Angesichts unseres mit 16 Praxen bzw. 28 Ärztinnen/Ärzten rel. kleinen Kollektivs können die jeweiligen Anteile der Antibiotika am Gesamt der Arzneimittelverordnungen der einzelnen Ärzte wie auch die arztindividuellen Anteile der verschiedenen Wirkstoffe nur bedingt beurteilt werden. Im Vergleich der Bezirksstellen darf jedoch vermutet werden, dass die Patientenkollektive untereinander einigermaßen vergleichbar sind und folglich, bei einer allgemein verfügbaren bzw. gültigen Evidenz etwa in Form von Leitlinien, keine so deutlichen regionalen Unterschiede in der Verordnungshäufigkeit von Antibiotika resultieren sollten.

Bereits 2006 wurde hierzulande über einen „medizinkulturellen“ Einfluss durch benachbarte europäische Regionen nachgedacht [16]. In den letzten Jahren wurde auch lokalen „Verordnungskulturen“ eine bedeutsame Rolle zugeschrieben, die möglicherweise über den Einfluss von Leitlinien und „policies“ hinausgeht [9]. Im derzeitigen Evaluationsstand ist eine Analyse des Einflusses des Projekts AnTiB noch nicht möglich; eine tiefergehende Auswertung steht noch an.

Fazit für die Praxis

  • Die Eindämmung von Antibiotikaresistenzen hat hohe Priorität. Dabei steht auch eine Verbesserung des ambulanten Antibiotikaverordnungsverhaltens im Fokus. Um Defizite zu erkennen und Ressourcen gezielter einzusetzen, erscheint eine detaillierte quantitative und qualitative Analyse von Verordnungsdaten unabdingbar. Der vorgestellte Ansatz zeigt über eine bereits bekannte hohe Verordnungsvarianz zwischen Regionen hinaus auch eine Variabilität auf kleinräumiger Ebene und zwischen einzelnen Pädiaterinnen und Pädiatern.

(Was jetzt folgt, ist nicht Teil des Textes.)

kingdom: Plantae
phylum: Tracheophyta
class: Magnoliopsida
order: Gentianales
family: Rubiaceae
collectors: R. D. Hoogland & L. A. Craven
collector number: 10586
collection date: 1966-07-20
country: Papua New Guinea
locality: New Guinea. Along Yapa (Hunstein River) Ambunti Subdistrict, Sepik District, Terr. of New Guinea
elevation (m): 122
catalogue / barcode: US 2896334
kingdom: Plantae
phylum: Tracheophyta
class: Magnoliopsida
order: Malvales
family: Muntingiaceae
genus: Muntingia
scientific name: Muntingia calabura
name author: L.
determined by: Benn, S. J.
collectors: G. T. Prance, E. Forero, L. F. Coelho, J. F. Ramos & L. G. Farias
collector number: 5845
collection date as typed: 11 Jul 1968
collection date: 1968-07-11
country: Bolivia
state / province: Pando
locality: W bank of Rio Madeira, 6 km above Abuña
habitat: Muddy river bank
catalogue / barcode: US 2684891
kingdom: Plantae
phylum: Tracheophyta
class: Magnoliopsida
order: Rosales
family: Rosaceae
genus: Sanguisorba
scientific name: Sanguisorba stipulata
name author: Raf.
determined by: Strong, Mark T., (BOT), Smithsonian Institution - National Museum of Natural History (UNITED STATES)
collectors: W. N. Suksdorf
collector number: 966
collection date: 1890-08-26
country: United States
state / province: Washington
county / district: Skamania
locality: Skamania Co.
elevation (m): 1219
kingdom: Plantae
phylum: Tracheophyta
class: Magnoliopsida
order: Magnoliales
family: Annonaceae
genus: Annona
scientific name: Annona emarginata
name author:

  • Diese Unterschiede haben – neben medizinisch-epidemiologischen – eine Reihe von weiteren Ursachen, etwa ärztlicherseits Fachkenntnisse und Einstellungen, verfügbare Handlungsleitlinien sowie diagnostische Unsicherheit, über Patientenpräferenzen hin zu soziodemografischen und gesundheitssystembezogenen Faktoren. Mangelndes Problembewusstsein insbesondere auf ärztlicher Seite sowie lokale Antibiotikaverordnungskulturen dürften dabei eine nicht zu unterschätzende Rolle spielen. Die Datenbasis ist verfügbar. Sie sollte genutzt werden.